• [PROBLEM STATEMENT] Produce a word-for-word copy of the lines from the one that contains "thumb tip: (428, 219)" to the final line of the data below, with all pictures dropped.

Entries taken from a collection:

::::::

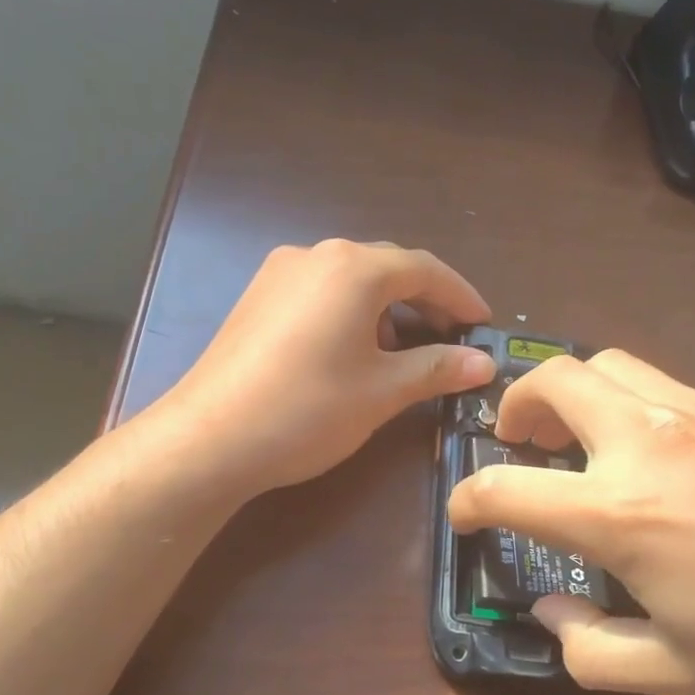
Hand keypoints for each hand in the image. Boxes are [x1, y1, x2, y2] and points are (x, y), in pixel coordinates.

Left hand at [151, 240, 495, 494]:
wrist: (210, 439)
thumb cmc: (309, 409)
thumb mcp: (382, 391)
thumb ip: (436, 368)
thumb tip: (482, 363)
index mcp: (353, 268)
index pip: (424, 270)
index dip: (461, 297)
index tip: (484, 325)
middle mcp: (316, 255)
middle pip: (387, 270)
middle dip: (425, 303)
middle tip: (451, 342)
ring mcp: (279, 274)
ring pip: (351, 282)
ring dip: (387, 310)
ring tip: (406, 352)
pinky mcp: (257, 298)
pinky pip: (320, 294)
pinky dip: (351, 314)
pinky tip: (355, 352)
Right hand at [447, 349, 694, 694]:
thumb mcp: (682, 672)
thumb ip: (592, 650)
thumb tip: (552, 613)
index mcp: (618, 512)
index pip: (504, 488)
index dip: (466, 501)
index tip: (465, 515)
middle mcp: (642, 441)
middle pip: (551, 380)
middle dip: (514, 407)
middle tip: (518, 443)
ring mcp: (693, 410)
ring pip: (604, 364)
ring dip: (570, 392)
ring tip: (579, 437)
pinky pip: (658, 382)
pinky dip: (626, 403)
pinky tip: (658, 452)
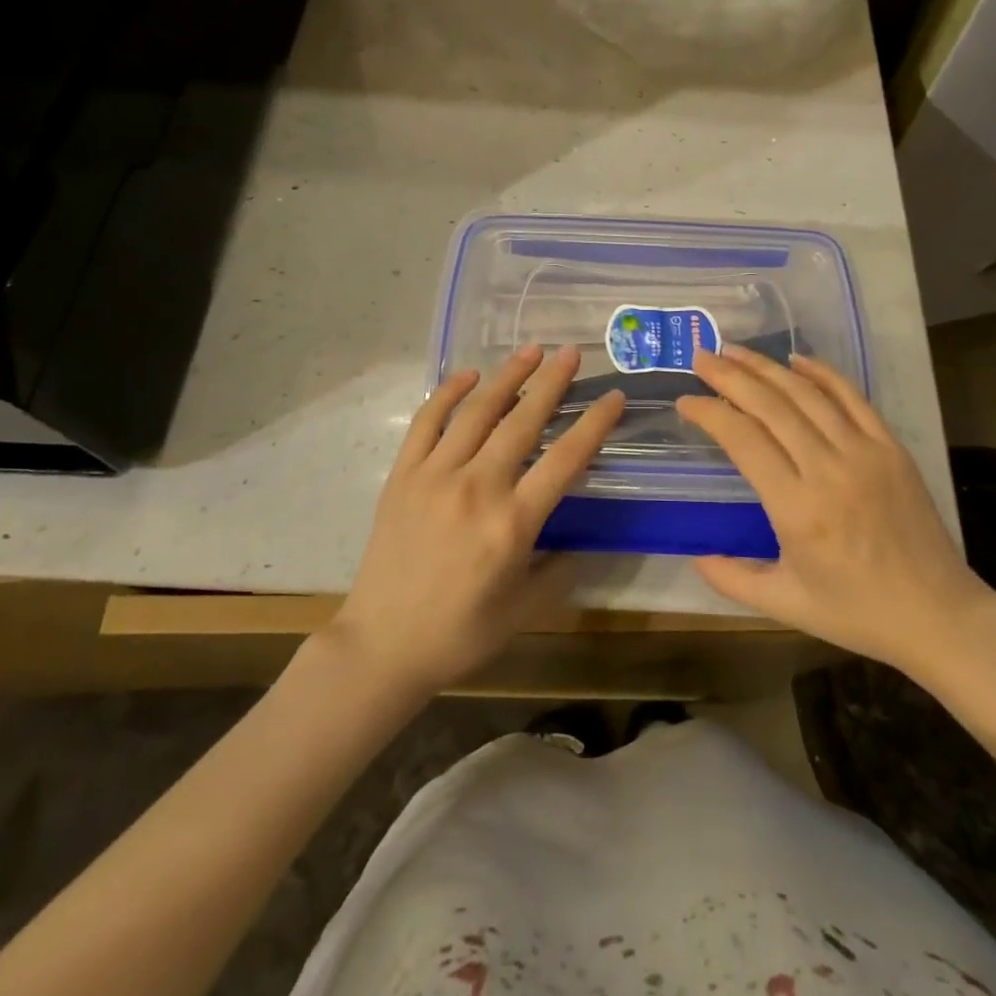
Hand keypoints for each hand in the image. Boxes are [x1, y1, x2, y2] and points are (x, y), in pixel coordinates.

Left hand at [328, 345, 624, 696]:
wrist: (382, 645)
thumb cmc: (460, 633)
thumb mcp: (524, 609)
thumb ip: (558, 569)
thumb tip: (579, 540)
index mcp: (512, 524)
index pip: (565, 459)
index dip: (594, 424)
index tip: (613, 396)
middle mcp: (477, 488)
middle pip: (523, 422)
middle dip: (552, 382)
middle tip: (571, 351)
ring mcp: (435, 476)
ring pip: (477, 412)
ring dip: (507, 376)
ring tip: (530, 350)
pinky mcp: (403, 475)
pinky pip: (427, 422)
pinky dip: (448, 393)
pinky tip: (468, 374)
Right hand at [676, 348, 995, 675]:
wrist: (938, 615)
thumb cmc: (857, 613)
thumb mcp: (786, 605)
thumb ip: (733, 579)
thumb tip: (695, 555)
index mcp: (797, 509)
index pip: (743, 439)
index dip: (710, 413)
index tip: (685, 402)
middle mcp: (828, 470)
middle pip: (771, 406)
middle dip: (731, 377)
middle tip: (702, 358)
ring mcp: (865, 453)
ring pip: (807, 394)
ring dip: (767, 367)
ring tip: (735, 351)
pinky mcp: (891, 447)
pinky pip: (852, 398)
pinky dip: (822, 373)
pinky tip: (796, 360)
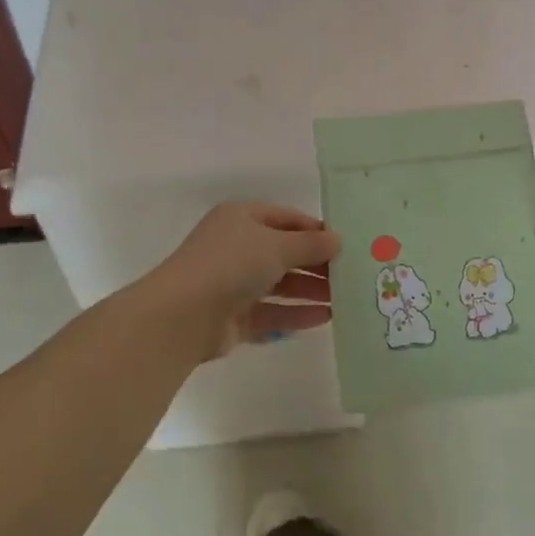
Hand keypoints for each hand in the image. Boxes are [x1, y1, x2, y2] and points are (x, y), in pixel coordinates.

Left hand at [148, 202, 341, 358]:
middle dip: (317, 264)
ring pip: (280, 284)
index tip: (347, 244)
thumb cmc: (231, 264)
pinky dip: (296, 314)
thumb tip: (339, 240)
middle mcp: (236, 247)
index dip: (316, 230)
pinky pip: (271, 312)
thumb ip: (311, 244)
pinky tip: (325, 318)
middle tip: (352, 275)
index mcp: (241, 217)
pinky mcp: (233, 317)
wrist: (182, 316)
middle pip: (285, 252)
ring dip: (310, 291)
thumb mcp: (277, 245)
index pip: (287, 218)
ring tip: (346, 299)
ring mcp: (233, 283)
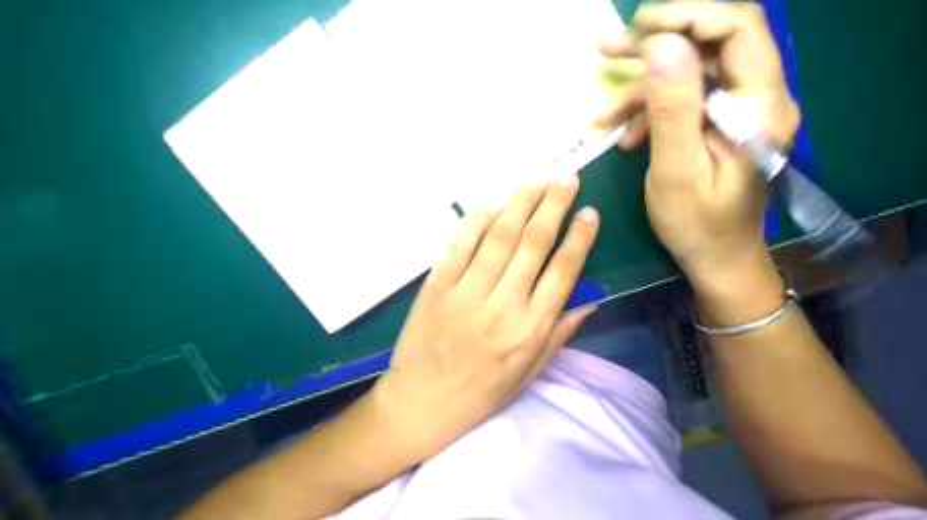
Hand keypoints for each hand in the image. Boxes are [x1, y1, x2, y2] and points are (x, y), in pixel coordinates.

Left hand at [372, 175, 601, 458]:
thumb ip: (559, 335)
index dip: (579, 238)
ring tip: (535, 179)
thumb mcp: (529, 374)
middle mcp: (502, 307)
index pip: (562, 273)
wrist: (421, 403)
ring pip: (498, 238)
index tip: (590, 211)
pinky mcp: (435, 288)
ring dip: (519, 204)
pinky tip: (491, 204)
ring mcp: (465, 295)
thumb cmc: (480, 394)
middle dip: (553, 206)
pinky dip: (475, 222)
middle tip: (566, 177)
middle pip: (533, 245)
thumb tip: (591, 301)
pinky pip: (458, 247)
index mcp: (529, 330)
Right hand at [598, 1, 799, 291]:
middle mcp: (758, 98)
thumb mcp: (676, 171)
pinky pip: (685, 102)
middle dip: (656, 44)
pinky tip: (625, 137)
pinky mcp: (721, 124)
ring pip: (691, 74)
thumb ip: (672, 109)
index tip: (636, 26)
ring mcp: (739, 111)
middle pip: (711, 44)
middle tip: (608, 48)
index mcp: (759, 107)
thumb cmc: (697, 224)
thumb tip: (663, 45)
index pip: (735, 29)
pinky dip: (650, 113)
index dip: (686, 17)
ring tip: (602, 114)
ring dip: (644, 88)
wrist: (716, 258)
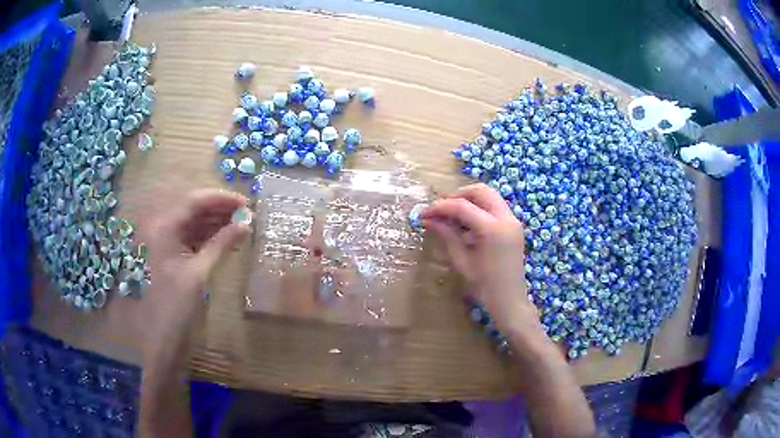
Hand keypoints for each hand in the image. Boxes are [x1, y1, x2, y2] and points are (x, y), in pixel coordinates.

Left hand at [143, 189, 248, 353]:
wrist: (159, 337)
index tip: (246, 203)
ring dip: (214, 223)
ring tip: (239, 226)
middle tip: (246, 215)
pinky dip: (205, 237)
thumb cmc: (176, 305)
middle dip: (219, 210)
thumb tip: (246, 223)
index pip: (194, 200)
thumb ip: (222, 243)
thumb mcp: (200, 273)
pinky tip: (224, 239)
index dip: (221, 199)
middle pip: (191, 209)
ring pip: (190, 222)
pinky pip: (187, 237)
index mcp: (162, 227)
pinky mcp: (165, 253)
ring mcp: (161, 240)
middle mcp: (159, 227)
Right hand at [421, 184, 537, 334]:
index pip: (462, 206)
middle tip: (440, 210)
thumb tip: (428, 219)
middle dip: (457, 196)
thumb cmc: (484, 286)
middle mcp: (506, 218)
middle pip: (480, 191)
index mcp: (493, 229)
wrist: (510, 301)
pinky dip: (479, 209)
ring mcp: (513, 221)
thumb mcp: (462, 261)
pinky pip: (494, 208)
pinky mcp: (514, 226)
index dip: (440, 207)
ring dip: (468, 201)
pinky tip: (466, 225)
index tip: (423, 214)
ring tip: (451, 217)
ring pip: (489, 196)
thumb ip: (447, 235)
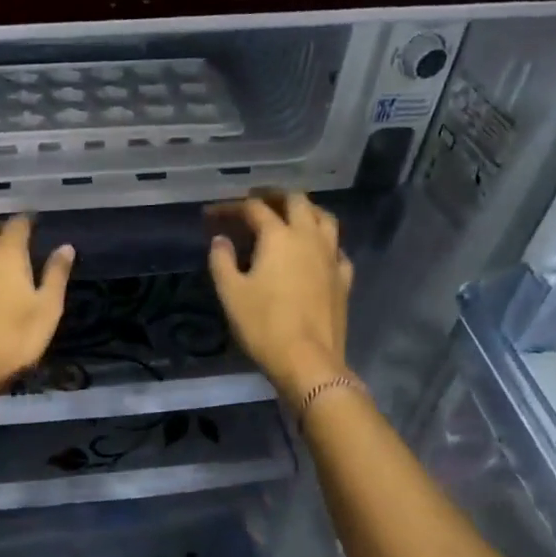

::::::

• [RESULT BELOW]
thumb tip: (428, 219)
middle dip: (457, 196)
thumb cmc: (484, 286)
middle mcp: (506, 218)
middle pip: (480, 191)
index mcp: (493, 229)
wrist: (510, 301)
pinky dip: (479, 209)
ring mcp: (513, 221)
thumb mcp: (462, 261)
pinky pip: (494, 208)
pinky mcp: (514, 226)
index dip: (440, 207)
ring dip: (468, 201)
pinky tip: (466, 225)
index tip: (423, 214)
ring tip: (451, 217)
ring pip: (489, 196)
thumb ip: (447, 235)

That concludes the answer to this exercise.